Suicidio assistito: mons. Pavanello (Adria-Rovigo), “legge presenta aspetti divergenti rispetto al valore evangelico della tutela della vita”

“Quale consapevolezza abbiamo che essere cristiani vuol dire essere discepoli di Gesù?”. Con questa domanda il vescovo di Adria-Rovigo, mons. Pierantonio Pavanello, ha proposto una riflessione sul tema dell’identità cristiana nell’ambito pubblico durante la Festa patronale della Natività di Maria. “La difesa dei “valori cristiani”, spesso affermata dai nostri politici e amministratori, è lodevole se esprime il desiderio di portare nella società civile lo spirito di fratellanza, di giustizia e di riconciliazione predicato da nostro Signore, è contraddittorio quando invece intende creare delle barriere e delle divisioni a chi non è dei “nostri”, ha sottolineato mons.

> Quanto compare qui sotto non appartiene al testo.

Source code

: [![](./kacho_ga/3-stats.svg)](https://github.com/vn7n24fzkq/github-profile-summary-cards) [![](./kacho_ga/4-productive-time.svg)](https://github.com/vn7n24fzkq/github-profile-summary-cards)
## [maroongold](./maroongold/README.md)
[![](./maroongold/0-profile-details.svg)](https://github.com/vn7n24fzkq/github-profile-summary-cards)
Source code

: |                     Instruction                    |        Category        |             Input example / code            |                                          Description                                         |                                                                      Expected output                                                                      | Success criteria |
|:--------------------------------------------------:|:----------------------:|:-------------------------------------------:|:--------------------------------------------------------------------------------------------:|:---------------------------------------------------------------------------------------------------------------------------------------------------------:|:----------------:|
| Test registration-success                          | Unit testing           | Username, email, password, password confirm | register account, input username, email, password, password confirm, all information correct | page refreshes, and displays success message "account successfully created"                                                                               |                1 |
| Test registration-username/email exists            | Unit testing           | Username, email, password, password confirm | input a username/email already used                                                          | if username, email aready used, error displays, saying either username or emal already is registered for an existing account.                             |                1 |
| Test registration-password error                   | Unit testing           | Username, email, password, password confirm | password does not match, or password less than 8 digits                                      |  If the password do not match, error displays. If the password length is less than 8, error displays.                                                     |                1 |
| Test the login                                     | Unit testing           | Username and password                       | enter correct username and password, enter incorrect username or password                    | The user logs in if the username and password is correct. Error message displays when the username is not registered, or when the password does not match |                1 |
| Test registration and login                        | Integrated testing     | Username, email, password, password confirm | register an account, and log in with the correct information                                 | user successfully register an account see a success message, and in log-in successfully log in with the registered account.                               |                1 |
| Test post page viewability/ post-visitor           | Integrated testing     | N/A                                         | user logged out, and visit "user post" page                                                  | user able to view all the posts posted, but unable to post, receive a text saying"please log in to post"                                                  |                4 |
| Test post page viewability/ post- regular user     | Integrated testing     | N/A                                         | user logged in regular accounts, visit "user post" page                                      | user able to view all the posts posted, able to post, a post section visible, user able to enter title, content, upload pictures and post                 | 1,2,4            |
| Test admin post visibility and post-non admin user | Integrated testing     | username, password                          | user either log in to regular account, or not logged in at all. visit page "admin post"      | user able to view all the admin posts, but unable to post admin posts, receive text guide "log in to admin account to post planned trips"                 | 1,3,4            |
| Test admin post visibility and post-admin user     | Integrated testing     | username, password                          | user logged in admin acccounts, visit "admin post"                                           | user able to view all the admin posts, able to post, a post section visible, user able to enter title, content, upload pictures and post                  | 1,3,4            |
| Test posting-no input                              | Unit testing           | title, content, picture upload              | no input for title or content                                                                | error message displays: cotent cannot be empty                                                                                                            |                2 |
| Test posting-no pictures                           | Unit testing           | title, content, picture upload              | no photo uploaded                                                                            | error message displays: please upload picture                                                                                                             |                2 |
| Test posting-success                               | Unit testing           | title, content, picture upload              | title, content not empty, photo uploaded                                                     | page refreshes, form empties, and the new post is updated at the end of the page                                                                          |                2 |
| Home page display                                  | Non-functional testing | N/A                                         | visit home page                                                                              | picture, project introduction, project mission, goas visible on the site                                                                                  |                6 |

Pavanello. Durante l’omelia il presule ha ricordato la recente approvazione da parte del Consiglio regionale del Veneto della legge sul “suicidio medicalmente assistito”. “Questa legge presenta aspetti fortemente divergenti rispetto al valore evangelico della tutela della vita. Molti dei consiglieri che l’hanno votata si sono affrettati a ribadire la loro identità cristiana e cattolica. Non credo siano in malafede o facciano un uso strumentale della religione, ma è lecito chiedere loro quale significato diano al loro essere cristiani: solo un’appartenenza esteriore o un essere discepoli di Gesù e del suo Vangelo?”. Mons. Pavanello ha spiegato poi che questa domanda “ci riguarda tutti: del resto politici e amministratori sono lo specchio fedele di chi li ha eletti e che sono chiamati a rappresentare. Tutti, veneti, polesani, lendinaresi dobbiamo chiederci se il nostro dirci cristiani è solo un fatto di appartenenza ad una comunità sociale, umana o se risponde ad un cammino autentico di sequela del Signore Gesù”.